Telemarketer that Allegedly Pitched High-End Merchandise to Hispanic Consumers, then Charged Up-Front Fees for Worthless Products, is Shut Down

Telemarketer that Allegedly Pitched High-End Merchandise to Hispanic Consumers, then Charged Up-Front Fees for Worthless Products, is Shut Down

 At the Federal Trade Commission’s request, a U.S. district court has temporarily shut down a telemarketing operation that allegedly targeted Hispanic consumers with false promises that they could make money by reselling high-end goods such as Gucci and Ralph Lauren, and then charged them between $400 and $490 up-front for shoddy, off-brand products.  The agency also alleged that the telemarketers threatened consumers who refused to pay with arrest, phony lawsuits, and other intimidating statements.

The FTC charged the defendants with violating the FTC Act and the agency’s Telemarketing Sales Rule (TSR), and is seeking to permanently end what it characterized as misleading and intimidating practices by the organization, known by various names, including Oro Marketing.

“Oro Marketing used deception and threats to take advantage of people who were trying to make ends meet,” said Jessica Rich, Director of the FTC’s Bureau of Consumer Protection. “We intend to permanently stop this conduct.”

According to the FTC’s complaint, Oro’s sales pitch began with unsolicited calls to Spanish-speaking consumers, in which telemarketers offered packages of brand-name merchandise, including clothing, purses, and perfumes, at wholesale prices.  They allegedly claimed that consumers could resell the products they bought from the defendants, making a profit in their local communities.

As alleged by the FTC, Oro Marketing’s telemarketers told the consumers to pay the UPS or FedEx agent delivering the merchandise with a money order for the package, according to the complaint.
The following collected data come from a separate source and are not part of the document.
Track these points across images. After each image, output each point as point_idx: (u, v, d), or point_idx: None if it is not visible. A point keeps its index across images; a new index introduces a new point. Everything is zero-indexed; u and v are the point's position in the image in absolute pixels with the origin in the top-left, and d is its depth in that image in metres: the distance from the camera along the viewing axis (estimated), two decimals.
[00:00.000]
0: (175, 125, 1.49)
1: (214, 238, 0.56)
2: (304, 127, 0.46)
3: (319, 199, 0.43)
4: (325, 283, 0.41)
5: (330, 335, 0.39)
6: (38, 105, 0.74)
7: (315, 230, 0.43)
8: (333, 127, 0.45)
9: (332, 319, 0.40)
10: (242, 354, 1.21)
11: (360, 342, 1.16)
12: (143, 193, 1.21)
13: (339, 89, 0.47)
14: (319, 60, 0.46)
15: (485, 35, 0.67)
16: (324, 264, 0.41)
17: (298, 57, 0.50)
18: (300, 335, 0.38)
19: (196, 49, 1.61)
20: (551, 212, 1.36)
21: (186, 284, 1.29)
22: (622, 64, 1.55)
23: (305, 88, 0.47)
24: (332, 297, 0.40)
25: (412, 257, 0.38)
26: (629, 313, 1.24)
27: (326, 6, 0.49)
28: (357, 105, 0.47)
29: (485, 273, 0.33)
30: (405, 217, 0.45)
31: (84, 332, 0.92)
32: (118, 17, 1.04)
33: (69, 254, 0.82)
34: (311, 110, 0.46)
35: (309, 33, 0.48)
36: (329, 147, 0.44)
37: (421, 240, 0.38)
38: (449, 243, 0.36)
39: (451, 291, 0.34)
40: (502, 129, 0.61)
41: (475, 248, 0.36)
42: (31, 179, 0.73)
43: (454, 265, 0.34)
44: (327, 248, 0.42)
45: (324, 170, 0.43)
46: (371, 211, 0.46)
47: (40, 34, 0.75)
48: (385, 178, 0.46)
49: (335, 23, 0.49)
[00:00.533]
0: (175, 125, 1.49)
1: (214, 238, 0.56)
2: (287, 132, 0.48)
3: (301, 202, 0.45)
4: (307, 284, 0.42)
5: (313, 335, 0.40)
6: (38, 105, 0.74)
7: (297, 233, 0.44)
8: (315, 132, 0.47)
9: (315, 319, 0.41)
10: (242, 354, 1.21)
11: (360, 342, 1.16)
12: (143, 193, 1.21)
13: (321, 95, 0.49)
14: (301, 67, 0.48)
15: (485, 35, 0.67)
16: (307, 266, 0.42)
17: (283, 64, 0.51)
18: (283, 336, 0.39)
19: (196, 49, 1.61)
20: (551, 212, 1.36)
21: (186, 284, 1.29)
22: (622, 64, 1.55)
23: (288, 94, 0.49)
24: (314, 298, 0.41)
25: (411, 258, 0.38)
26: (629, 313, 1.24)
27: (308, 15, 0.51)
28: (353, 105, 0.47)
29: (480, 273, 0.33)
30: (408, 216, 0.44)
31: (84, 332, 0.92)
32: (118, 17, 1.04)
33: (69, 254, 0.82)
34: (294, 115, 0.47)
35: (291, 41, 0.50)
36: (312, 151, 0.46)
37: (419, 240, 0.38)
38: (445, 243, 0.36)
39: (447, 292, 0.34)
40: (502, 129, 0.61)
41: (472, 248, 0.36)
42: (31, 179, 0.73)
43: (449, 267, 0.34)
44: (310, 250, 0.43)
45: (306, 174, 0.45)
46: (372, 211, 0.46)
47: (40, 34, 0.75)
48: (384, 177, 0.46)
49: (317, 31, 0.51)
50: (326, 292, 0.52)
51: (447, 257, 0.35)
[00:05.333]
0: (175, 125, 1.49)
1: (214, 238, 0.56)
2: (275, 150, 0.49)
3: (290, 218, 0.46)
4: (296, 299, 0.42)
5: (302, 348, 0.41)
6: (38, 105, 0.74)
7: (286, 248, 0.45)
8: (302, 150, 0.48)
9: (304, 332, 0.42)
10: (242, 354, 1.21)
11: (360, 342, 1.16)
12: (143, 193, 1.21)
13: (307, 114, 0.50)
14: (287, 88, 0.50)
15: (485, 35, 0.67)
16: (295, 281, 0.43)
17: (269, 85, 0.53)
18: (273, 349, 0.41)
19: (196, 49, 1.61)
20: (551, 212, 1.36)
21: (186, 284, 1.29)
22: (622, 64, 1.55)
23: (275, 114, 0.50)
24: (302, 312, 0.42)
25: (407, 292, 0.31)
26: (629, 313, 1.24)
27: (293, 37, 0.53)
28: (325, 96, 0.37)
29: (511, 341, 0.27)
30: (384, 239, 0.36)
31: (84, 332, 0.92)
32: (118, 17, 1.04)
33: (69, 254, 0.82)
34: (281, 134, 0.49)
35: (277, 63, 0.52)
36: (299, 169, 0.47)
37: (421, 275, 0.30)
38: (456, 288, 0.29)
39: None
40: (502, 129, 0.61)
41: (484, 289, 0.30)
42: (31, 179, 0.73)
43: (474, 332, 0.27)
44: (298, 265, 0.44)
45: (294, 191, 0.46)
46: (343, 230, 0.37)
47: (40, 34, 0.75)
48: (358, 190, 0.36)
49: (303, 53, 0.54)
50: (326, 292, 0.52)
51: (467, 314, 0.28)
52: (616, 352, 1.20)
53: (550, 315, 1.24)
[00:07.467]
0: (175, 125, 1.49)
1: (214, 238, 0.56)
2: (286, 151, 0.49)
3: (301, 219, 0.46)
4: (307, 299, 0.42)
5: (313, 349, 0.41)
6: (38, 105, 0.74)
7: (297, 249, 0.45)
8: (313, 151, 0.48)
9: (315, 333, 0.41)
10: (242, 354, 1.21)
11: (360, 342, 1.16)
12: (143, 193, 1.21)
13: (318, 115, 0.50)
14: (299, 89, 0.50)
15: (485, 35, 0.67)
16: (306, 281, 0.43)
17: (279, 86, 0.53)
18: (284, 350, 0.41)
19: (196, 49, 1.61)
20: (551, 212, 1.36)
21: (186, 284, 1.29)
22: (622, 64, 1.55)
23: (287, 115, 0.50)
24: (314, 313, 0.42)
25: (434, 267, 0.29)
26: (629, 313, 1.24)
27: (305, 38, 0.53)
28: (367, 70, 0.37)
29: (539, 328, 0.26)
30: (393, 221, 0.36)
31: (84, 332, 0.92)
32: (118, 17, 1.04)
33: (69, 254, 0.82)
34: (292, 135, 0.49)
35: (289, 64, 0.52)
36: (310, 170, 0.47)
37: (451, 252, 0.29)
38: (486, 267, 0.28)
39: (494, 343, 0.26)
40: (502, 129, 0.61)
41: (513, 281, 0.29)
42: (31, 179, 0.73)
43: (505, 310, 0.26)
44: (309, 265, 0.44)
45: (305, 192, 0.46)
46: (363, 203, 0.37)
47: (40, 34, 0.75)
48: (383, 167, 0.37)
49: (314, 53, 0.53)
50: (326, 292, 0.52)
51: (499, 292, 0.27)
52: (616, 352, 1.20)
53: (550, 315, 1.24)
When Oro sent the merchandise, they specifically instructed the delivery drivers not to allow the consumer to open the package until they had the money order in hand, according to the agency.

The FTC contended that when consumers received the package and paid with the money order, however, they typically found that the products were of low quality and generic or unbranded.  If the consumers complained to the company, the FTC charged, they were told the company would send another shipment with the correct items, along with a refund check for the first shipment, if the consumer would again pay between $400 and $490 upon delivery.  Consumers who paid for the new products found them to be as shoddy as those in the original package, and not the brand names promised, which included Armani, Coach, Bulgari, Ralph Lauren, and Tommy Hilfiger, the FTC asserted.

The complaint also alleged that if the consumer failed to accept and pay for the merchandise, the defendants often threatened them with fines, phony lawsuits, wage garnishment, and damage to their credit history.  In other cases, Oro allegedly threatened that consumers would be arrested or reported to immigration authorities.

The defendants named in the case were Cream Group, also doing business as Terra Nova, TNT, Inc. and CRM, Inc.; Sami Charchian, also doing business as Oro Marketing, Inc., Modo, Modo Industry, Oro Max, Casa de Oro, Casa de Moda, Oro Mundo, and Nation/Modo, individually and as an owner or director of Cream Group, Inc.; John Charchian, a/k/a Djahangir Charchian and Jahangir John Charchian, also doing business as Oro Marketing, Inc., Modo, Modo Industry, Oro Max, Casa de Oro, Casa de Moda, Oro Mundo, and Nation/Modo, individually and as an owner or director of Cream Group, Inc.; and Norma Rae Ramos, individually and as officer and director of Cream Group, Inc.